Segment Start: SUPPLIED ENTRIES

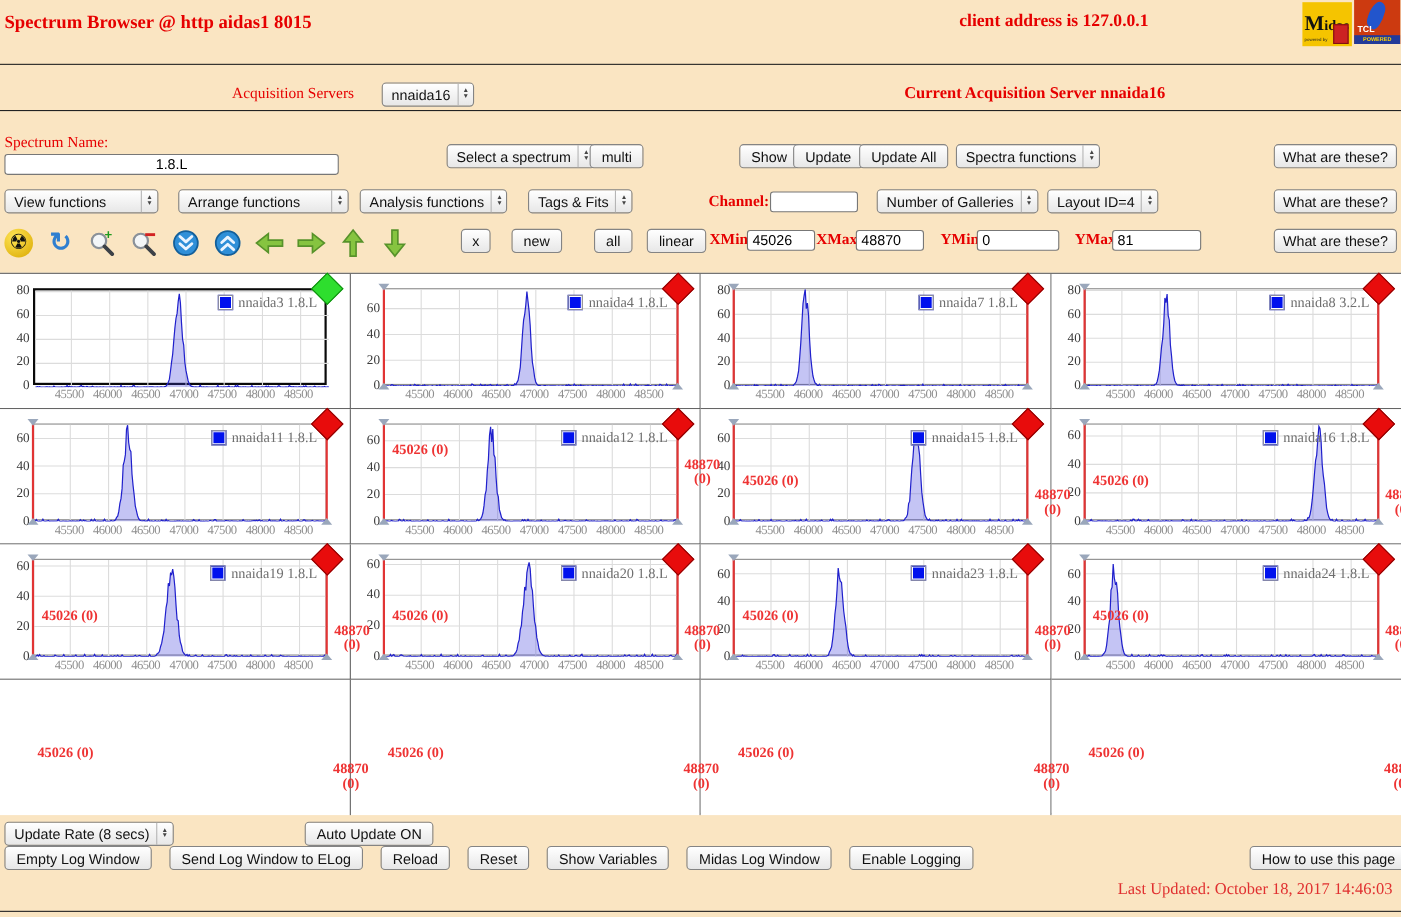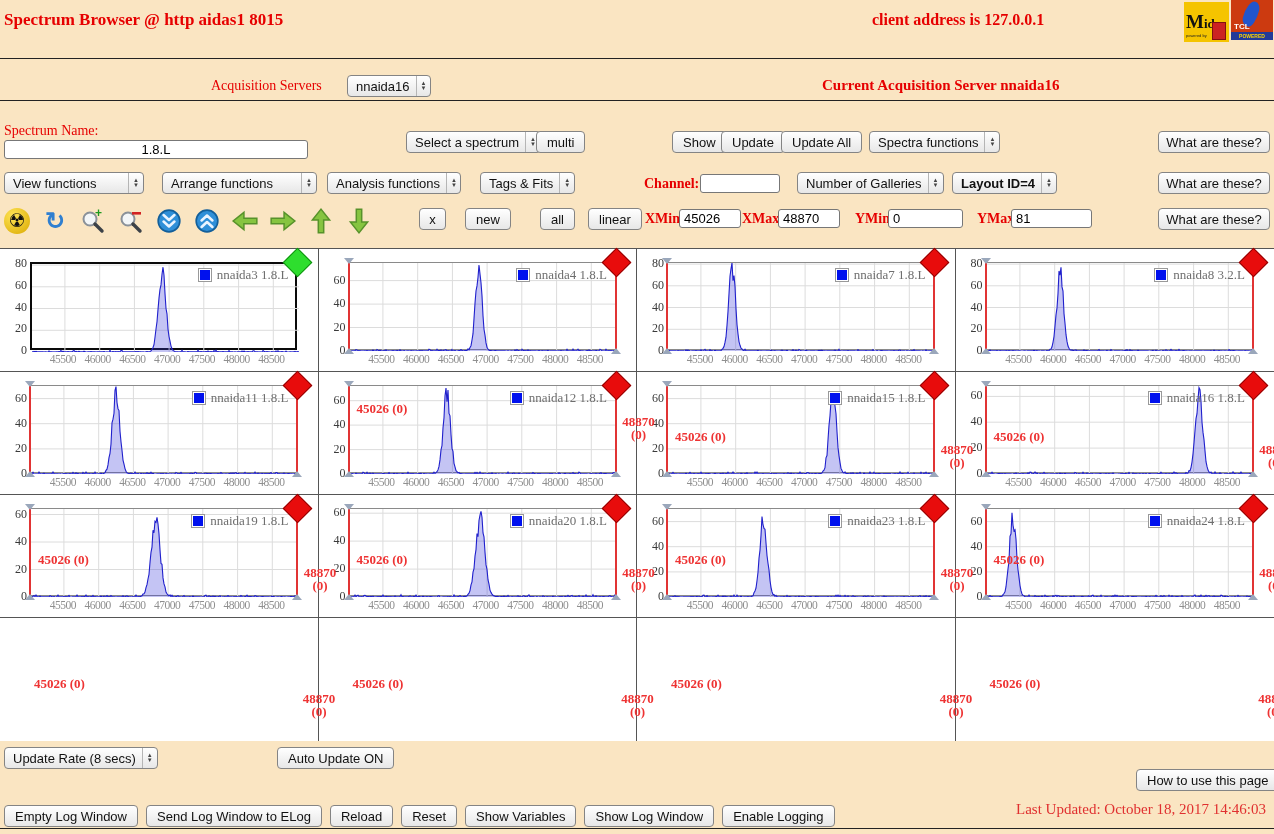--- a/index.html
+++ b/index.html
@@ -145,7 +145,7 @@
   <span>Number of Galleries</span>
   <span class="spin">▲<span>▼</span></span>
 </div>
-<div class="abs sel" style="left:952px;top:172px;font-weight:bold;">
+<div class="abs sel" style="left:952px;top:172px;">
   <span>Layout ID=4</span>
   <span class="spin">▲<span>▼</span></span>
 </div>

Segment End: SUPPLIED ENTRIES
Segment Start: SUPPLIED ENTRIES

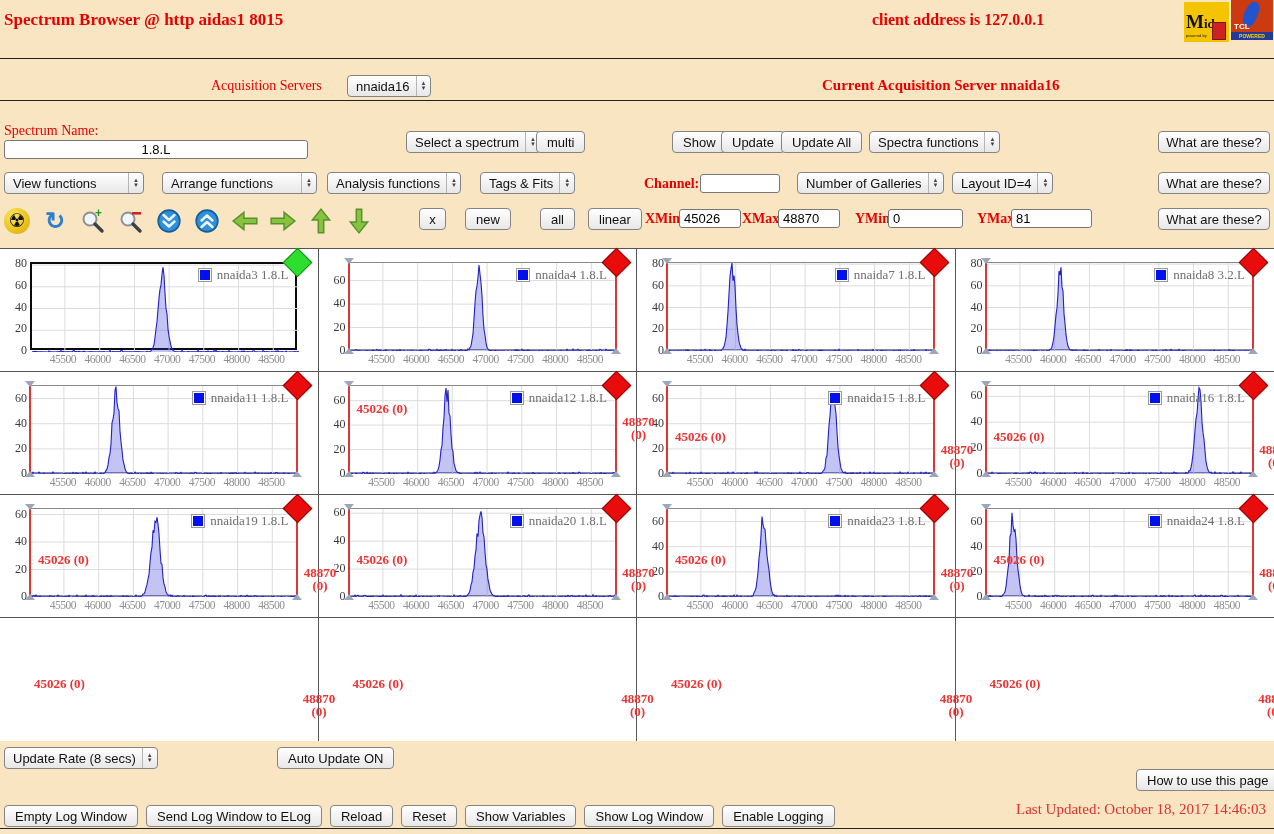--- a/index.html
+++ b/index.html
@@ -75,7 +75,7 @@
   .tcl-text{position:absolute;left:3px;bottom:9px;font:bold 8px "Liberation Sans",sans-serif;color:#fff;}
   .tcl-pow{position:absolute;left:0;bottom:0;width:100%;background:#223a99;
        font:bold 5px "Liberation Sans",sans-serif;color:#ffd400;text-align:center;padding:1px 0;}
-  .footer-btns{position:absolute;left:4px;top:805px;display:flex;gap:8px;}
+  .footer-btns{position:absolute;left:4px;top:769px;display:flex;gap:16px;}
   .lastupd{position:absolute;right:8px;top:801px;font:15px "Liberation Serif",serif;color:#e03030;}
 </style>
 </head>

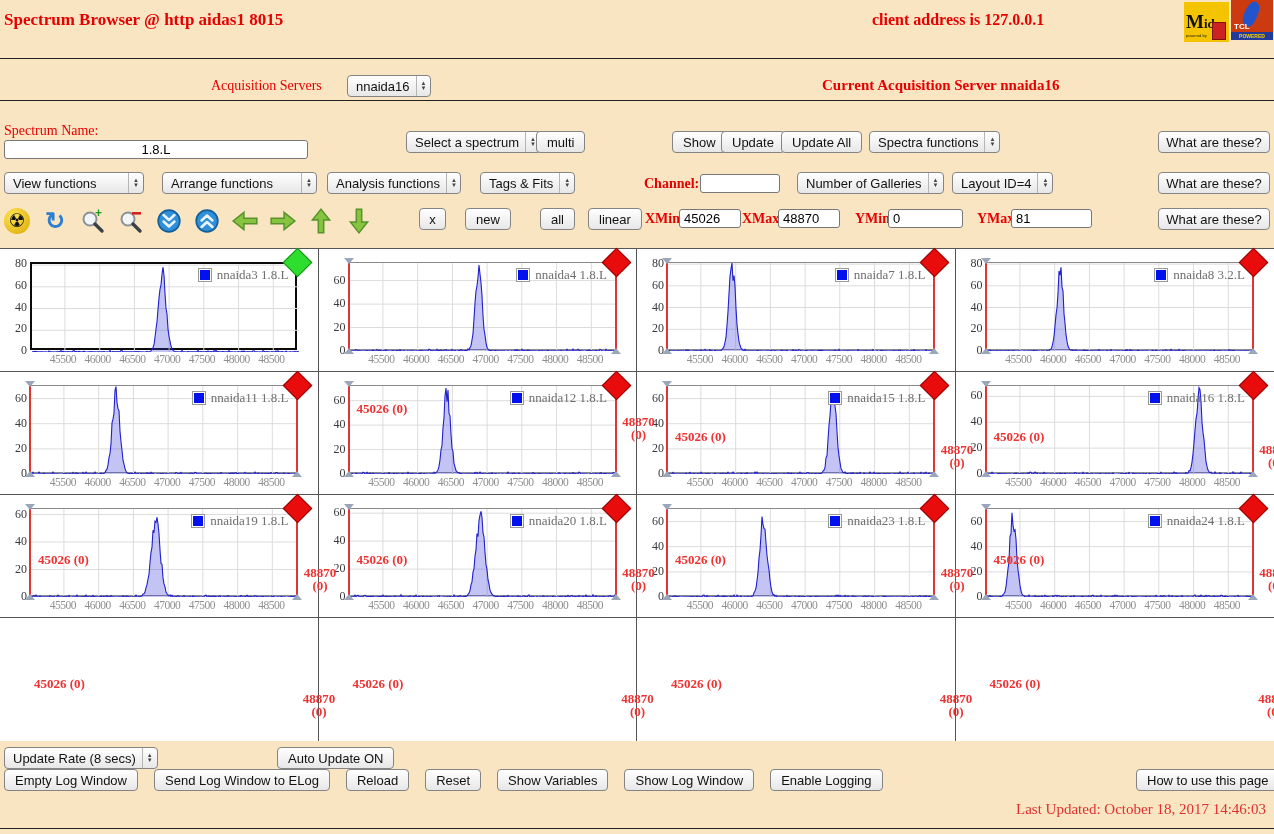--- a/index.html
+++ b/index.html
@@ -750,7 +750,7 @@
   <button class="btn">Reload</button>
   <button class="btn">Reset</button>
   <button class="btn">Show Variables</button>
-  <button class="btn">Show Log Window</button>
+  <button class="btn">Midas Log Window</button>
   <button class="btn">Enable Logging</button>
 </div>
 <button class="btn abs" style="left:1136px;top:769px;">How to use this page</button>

Segment End: SUPPLIED ENTRIES
Segment Start: SUPPLIED ENTRIES

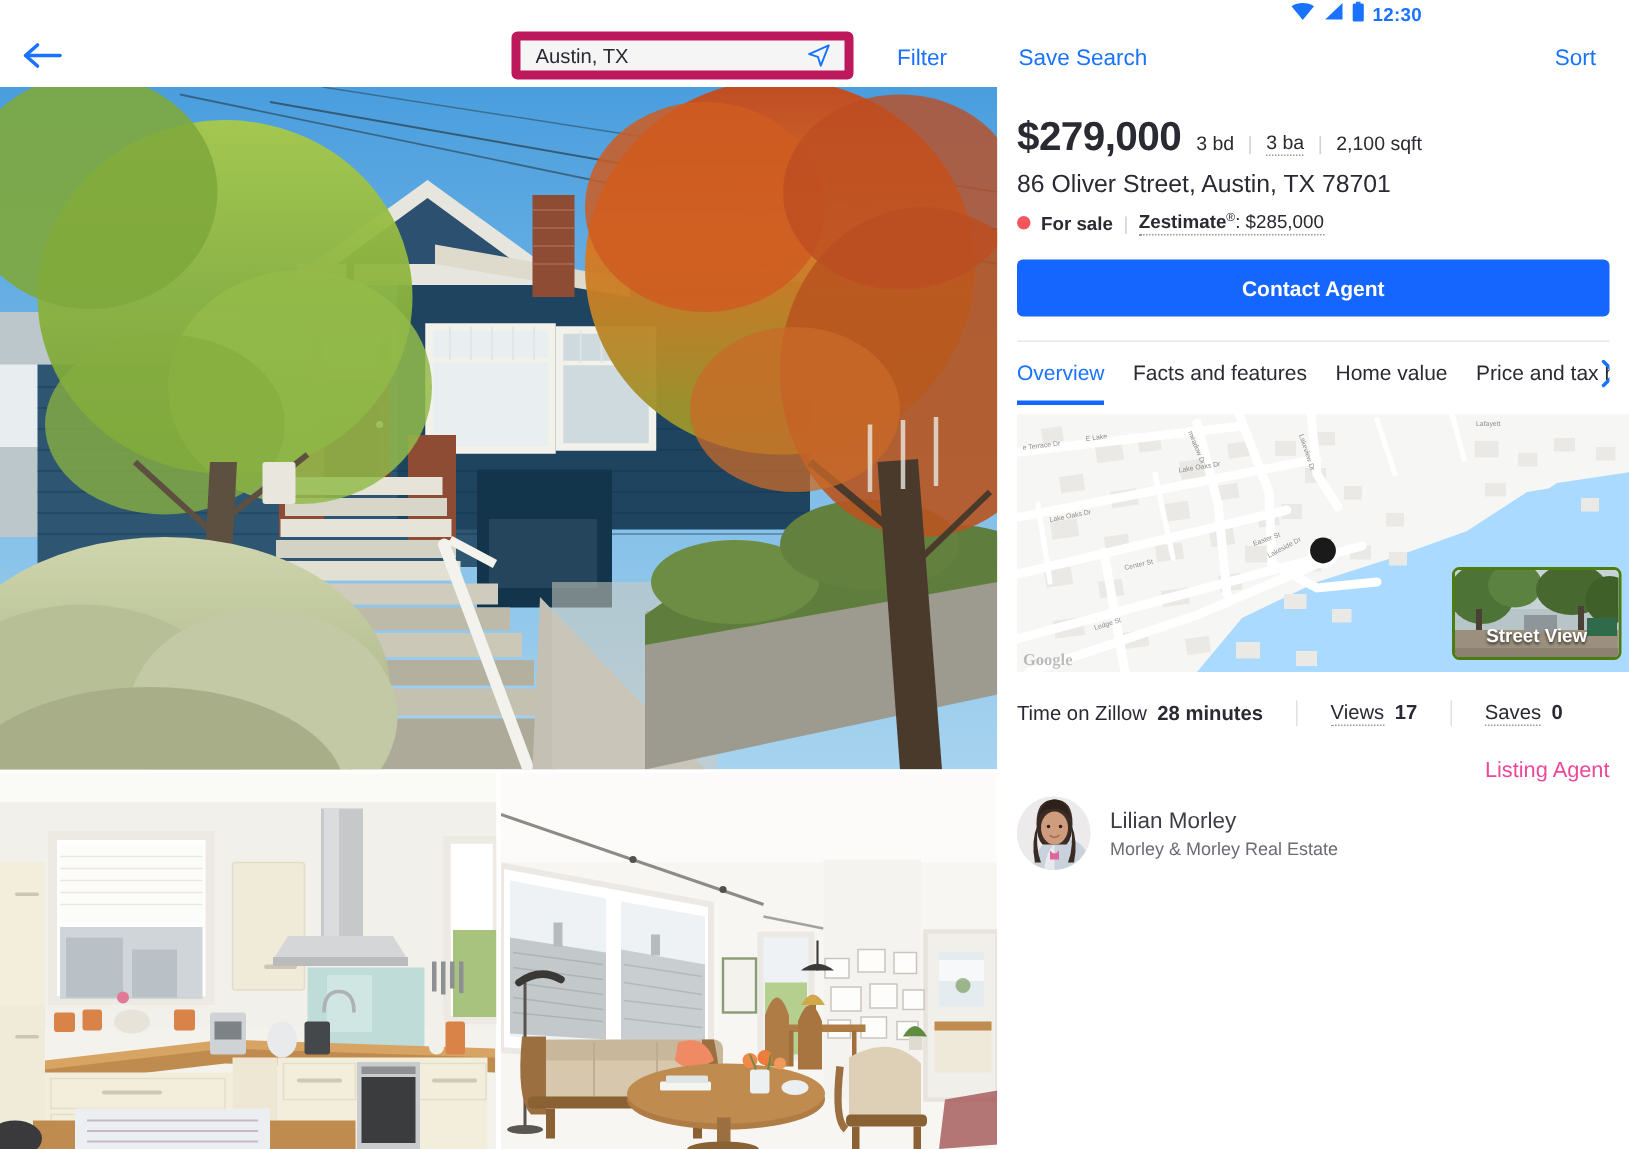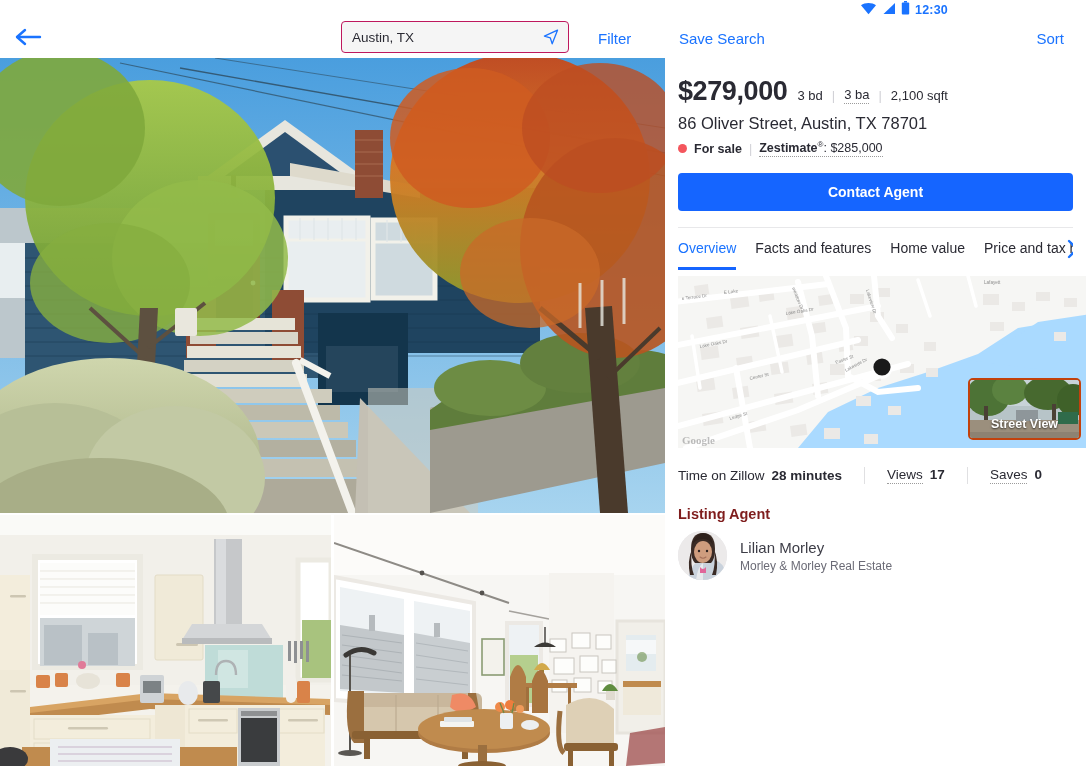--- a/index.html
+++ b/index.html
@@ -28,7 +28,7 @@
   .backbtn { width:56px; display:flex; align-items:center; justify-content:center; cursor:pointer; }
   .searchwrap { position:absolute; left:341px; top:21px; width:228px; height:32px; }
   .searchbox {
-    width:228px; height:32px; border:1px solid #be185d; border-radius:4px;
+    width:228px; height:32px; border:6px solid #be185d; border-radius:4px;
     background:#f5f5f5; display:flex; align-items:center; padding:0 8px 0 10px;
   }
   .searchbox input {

Segment End: SUPPLIED ENTRIES

### EXERCISE GOAL
Copy out the lines above that hold the string "color".

### RESPONSE AREA
   .tcl-text{position:absolute;left:3px;bottom:9px;font:bold 8px "Liberation Sans",sans-serif;color:#fff;}
        font:bold 5px "Liberation Sans",sans-serif;color:#ffd400;text-align:center;padding:1px 0;}
   .lastupd{position:absolute;right:8px;top:801px;font:15px "Liberation Serif",serif;color:#e03030;}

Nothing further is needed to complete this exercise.